Direct-to-consumer (DTC) advertising of prescription drugs is a big business in the United States, as it is in New Zealand, the only other country in which this activity is legal. Anyone who watches TV for more than an hour or two a week will be more than familiar with the sorts of ads we are talking about, those that invariably end with an ominous list of potential side effects of the very drugs being pushed.
Until the late 1990s this advertising was quite limited by FDA regulations but in 1997 the FDA announced changes to those regulations (implemented in 1999) that freed up the pharmaceutical industry to start producing stylish ad campaigns for its most popular prescription drugs. The industry took full advantage, as the graph above clearly shows. Industry analysts suggest that the slowdown in spending starting in 2007 had more to do with the expiration of important brand name drugs (and their replacement with generics for which such spending is not done) than with the beginning of the recession.
Today’s market size is the amount spent by pharmaceutical companies on DTC prescription drug advertising in 2008.

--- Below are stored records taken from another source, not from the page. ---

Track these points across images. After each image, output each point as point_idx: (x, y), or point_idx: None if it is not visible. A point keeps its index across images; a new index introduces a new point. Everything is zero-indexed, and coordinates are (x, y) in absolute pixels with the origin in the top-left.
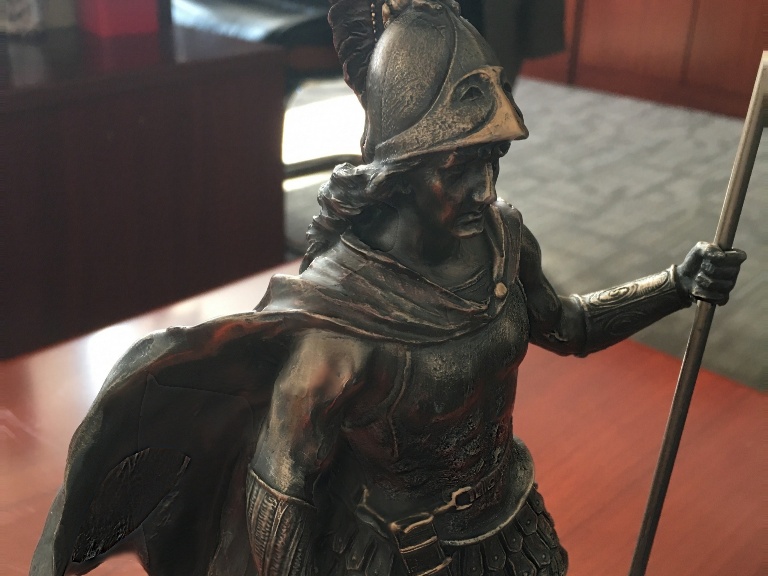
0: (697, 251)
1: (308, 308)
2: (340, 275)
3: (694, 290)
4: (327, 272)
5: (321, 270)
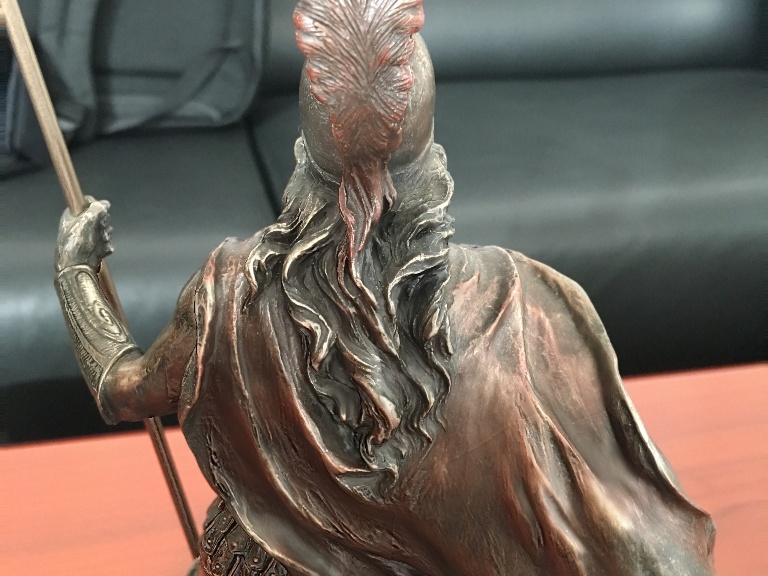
0: (99, 218)
1: (511, 256)
2: (469, 251)
3: (112, 248)
4: (475, 259)
5: (478, 264)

Geographic reference: United States
Year: 2008
Market size: $4.57 billion
Source: For the data from 1989 through 2001: Francis B. Palumbo and C. Daniel Mullins, “The Development of Direct-to-Consumer Prescription Drug Advertising Regulations, Food and Drug Law Journal, Volume 57, Number 2, 2002. For the data from 2002 through 2005: Donahue Ph.D., Julie M., Marisa Cevasco, B.A. and Meredith B. Rosenthan, Ph.D., “A Decade of Direct-to-Consumer Advertising of Prescription Drugs,” The New England Journal of Medicine, August 16, 2007. For data from 2006 through 2008 the data are from Nielsen Media press releases.